Extracted data entries:
**********

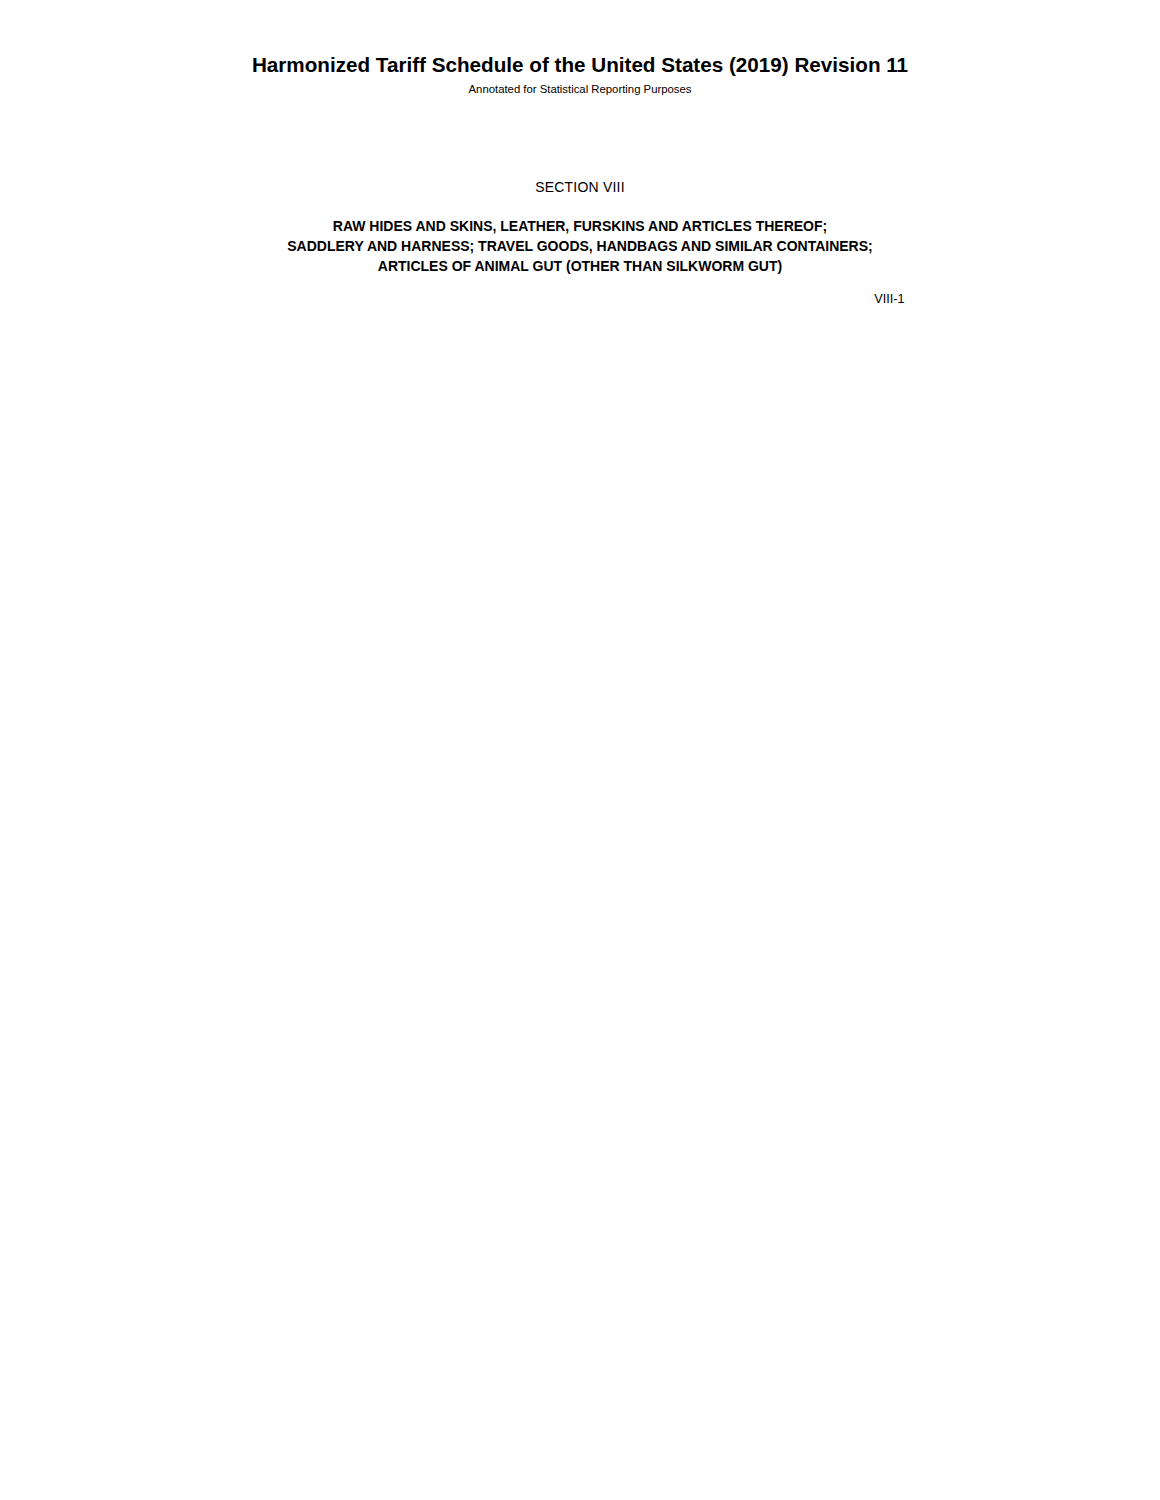Harmonized Tariff Schedule of the United States (2019) Revision 11
Annotated for Statistical Reporting Purposes
SECTION VIII
RAW HIDES AND SKINS, LEATHER, FURSKINS AND ARTICLES THEREOF; SADDLERY AND HARNESS; TRAVEL GOODS, HANDBAGS AND SIMILAR CONTAINERS; ARTICLES OF ANIMAL GUT (OTHER THAN SILKWORM GUT)
VIII-1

**********

WHAT TO WORK ON: Please let your answer be exactly the lines from the one holding "RAW HIDES AND" through the last line of the entries above, both ends included.

TASK OUTPUT:
RAW HIDES AND SKINS, LEATHER, FURSKINS AND ARTICLES THEREOF; SADDLERY AND HARNESS; TRAVEL GOODS, HANDBAGS AND SIMILAR CONTAINERS; ARTICLES OF ANIMAL GUT (OTHER THAN SILKWORM GUT)
VIII-1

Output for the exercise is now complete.